Di balik perisai, pemimpin pasukan mengeluarkan kerucut bambu kecil dan menyerahkannya kepada orang di belakangnya sebelum dia berbisik.
“Siapa pun yang ada di belakang, nyalakan sinyal asap. Sisanya berdiri di atas tanah bersama-sama. Kami akan mencoba yang terbaik untuk berhenti sampai bala bantuan tiba. Kami akan aman setelah mereka melakukannya.”
Pada saat itu, Reidy mengeluarkan pedang yang tertancap di salah satu anjing pemburu. Dia telah menggunakan sedikit terlalu banyak kekuatan untuk menarik busur dengan cepat beberapa saat yang lalu, luka di dadanya telah dibuka kembali. Tapi itu tidak menghentikannya untuk membunuh keempat prajurit di depannya.
Dia mengumpulkan rampasannya. Dia sudah tidak makan selama beberapa hari, makanan terakhirnya adalah ular berwarna ungu kekuningan yang beracun. Dia sangat lapar sehingga secara tidak sengaja muncul kantong empedu ular itu. Isi tumpah pada daging sehingga rasanya sangat pahit. Dia begitu lapar sampai-sampai dia memakannya.
Saat ini, bahkan jatah normal terasa seperti hidangan lezat untuk Reidy. Terlepas dari longsword-nya, dia tidak membawa apa pun bersamanya. Bahkan pakaiannya sobek mengerikan. Dia terbungkus lumpur dari ujung kepala sampai ujung kaki. Ketika rawa-rawa dipenuhi dengan segerombolan nyamuk besar yang sengatannya menyebabkan pembengkakan besar-besaran, ia tidak punya pilihan selain mengeruhkan dirinya untuk memastikan darahnya tidak tersedot kering.
Keempat prajurit itu tetap berkerumun bersama. Yang di depan mengangkat perisai dan dua lainnya mengangkat tombak mereka. Prajurit terakhir sibuk dengan sesuatu, tetapi dia tidak bisa melihat apa itu. Dia yakin dia tidak memegang panah otomatis, karena yang bersenjatakan panah adalah target pertamanya. Dua busur di lantai terlihat jelas. Sejauh yang diketahui Reidy, pria itu mungkin tidak bersenjata, karena tidak mengejutkan jika seseorang melupakan senjatanya ketika disergap.

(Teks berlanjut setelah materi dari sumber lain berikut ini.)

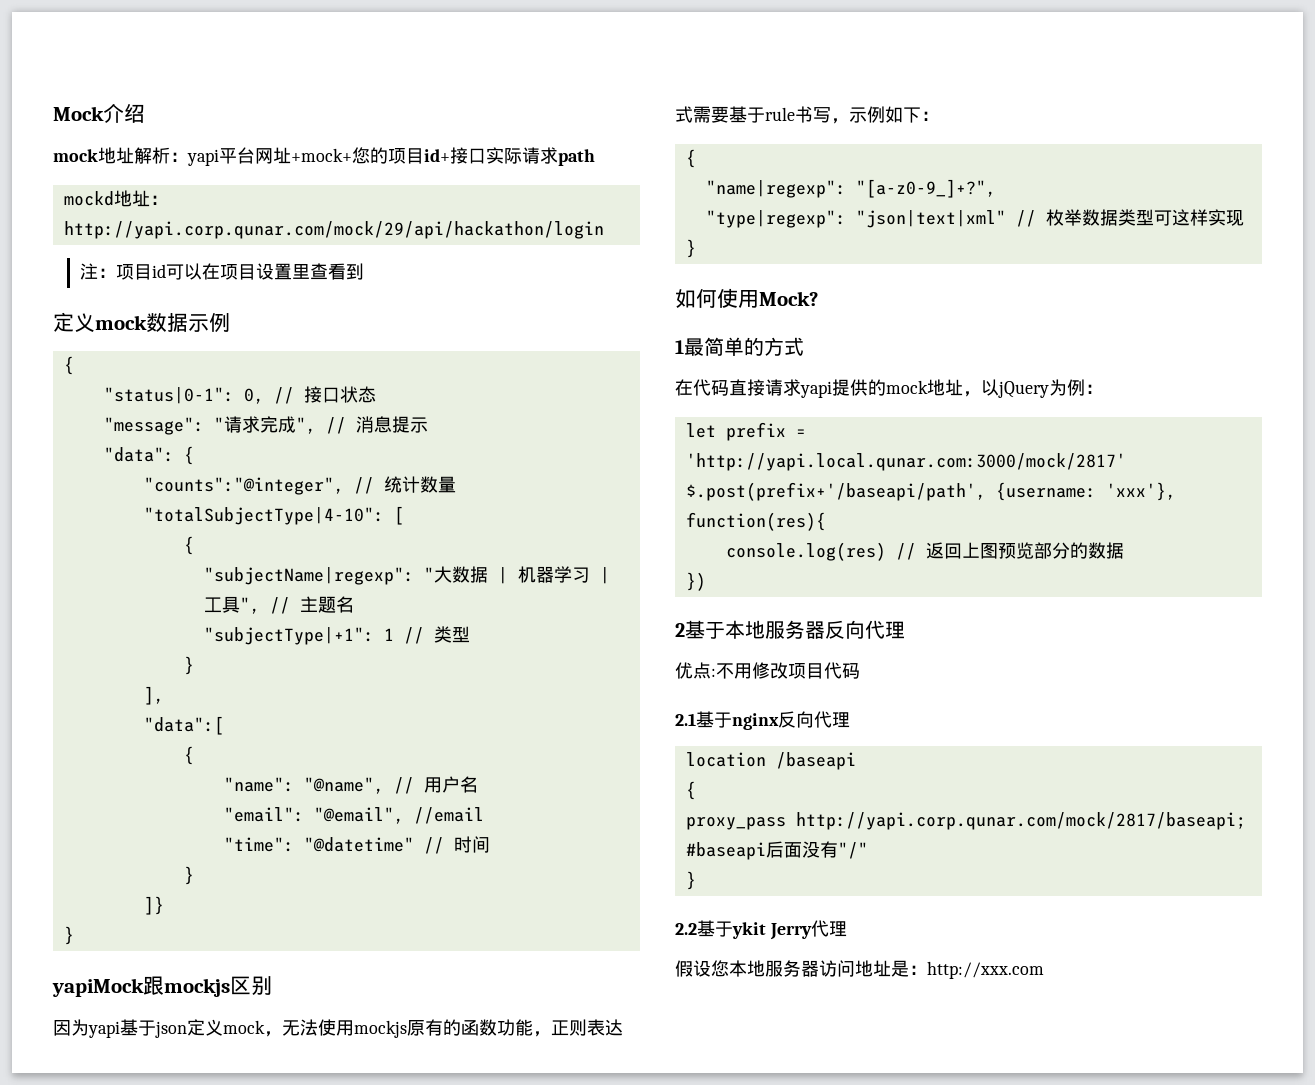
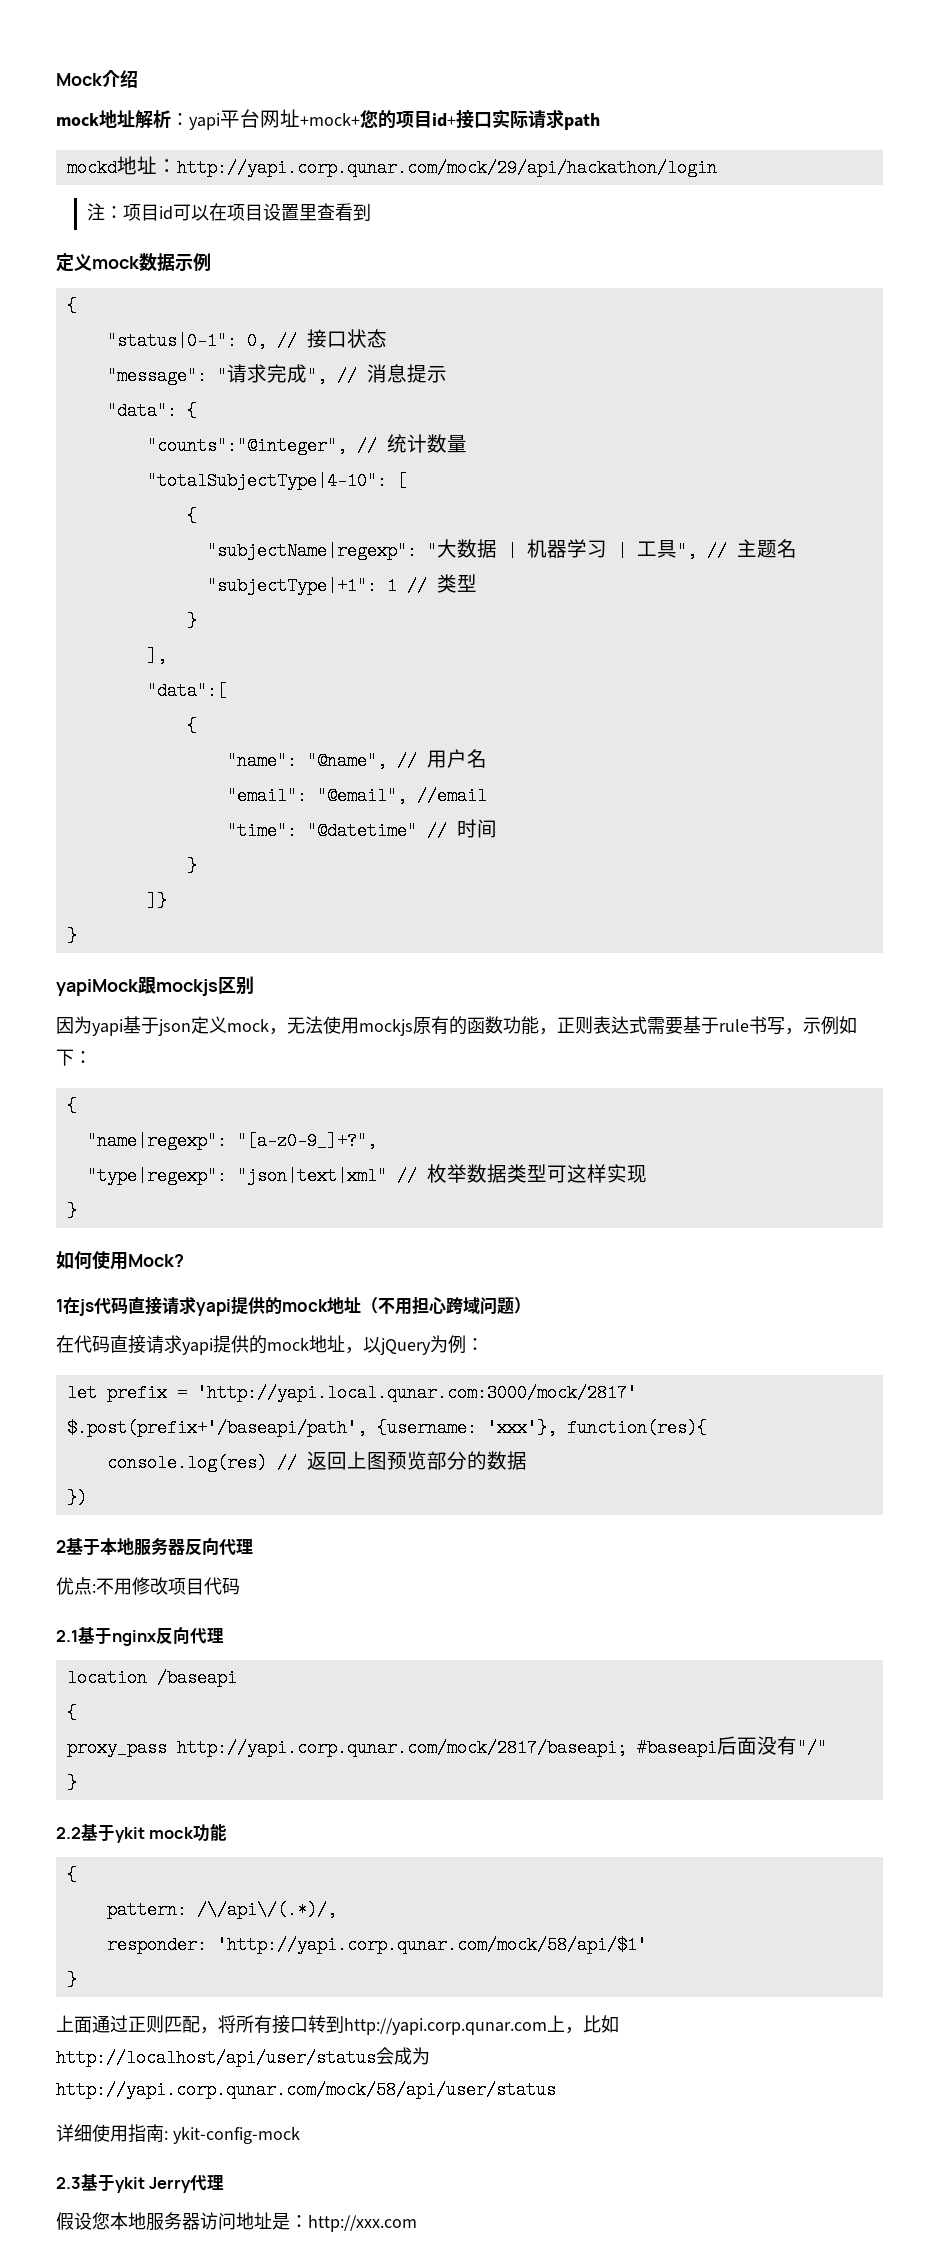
[684,337,804,356] 最简单的方式 -> [63,1296,531,1316] 在js代码直接请求yapi提供的mock地址（不用担心跨域问题）
(766, 930) none -> [149,1823,228,1842] [66,1866,77,1884] [106,1901,337,1919] [106,1936,647,1954] [66,1971,77,1989] [56,2015,619,2035] [56,2047,430,2067] [56,2081,556,2099] [56,2124,300,2144] [56,2174,145,2193] mock功能 // { // pattern: /\/api\/(.*)/, // responder: 'http://yapi.corp.qunar.com/mock/58/api/$1' // } // 上面通过正则匹配，将所有接口转到http://yapi.corp.qunar.com上，比如http://localhost/api/user/status会成为http://yapi.corp.qunar.com/mock/58/api/user/status // 详细使用指南: ykit-config-mock // 2.3基于ykit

Tetapi ketika desisan keras terdengar, raut wajah Reidy berubah. Sebuah tabung bambu kecil mengeluarkan asap tebal ke udara yang terlihat dari jarak beberapa kilometer. Sinyal asap adalah sesuatu yang digunakan Frontier Legion untuk memberi sinyal unit-unit jauh di atas bentangan luas padang rumput. Reidy tidak mengira pengejarnya akan diberikan kepada mereka juga.

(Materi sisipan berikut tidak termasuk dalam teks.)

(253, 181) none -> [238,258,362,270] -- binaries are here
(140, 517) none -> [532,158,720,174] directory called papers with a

“Mati!” raung Reidy ketika dia bergegas maju.
Dia mengetuk dua tombak yang menembaknya seperti ular sanca beracun. Melangkah keras pada perisai dan melompati itu, dia mengayunkan pedangnya dan membelah leher kedua tentara yang memegang pike, sebelum menebas di belakangnya setelah dia mendarat di belakang pembawa perisai. Pria itu menjatuhkan perisainya dan meraih lukanya sebelum berlutut secara bertahap. Reidy menarik pedangnya. Hanya prajurit berwajah pucat yang memegang sinyal asap yang tersisa.
“Pergilah ke neraka,” teriak Reidy ketika dia mengakhiri pria itu dengan satu pukulan.
Meskipun terbelah dua, tabung bambu masih terus mengeluarkan asap. Tidak lama kemudian, gonggongan keras bisa terdengar di kejauhan.
“Sol!” kutuk Reidy sebelum dia mengambil dua busur dan busur di tanah, kedua quiver, dan tombak.
Dia buru-buru mencari ransel tentara yang mati dan mengambil apa yang dia butuhkan dengan cepat. Dia mengemas semuanya ke dalam karung yang dia ikat di pinggangnya. Setelah melihat sekeliling dan melihat gerakan di kejauhan, Reidy tersenyum sebelum dia melompat ke lereng berlumpur dan menghilang ke Rawa Demongrass.
Jika Anda menemukan kesalahan (tautan rusak, konten non-standar, dll.), Harap beri tahu kami sehingga kami dapat memperbaikinya sesegera mungkin.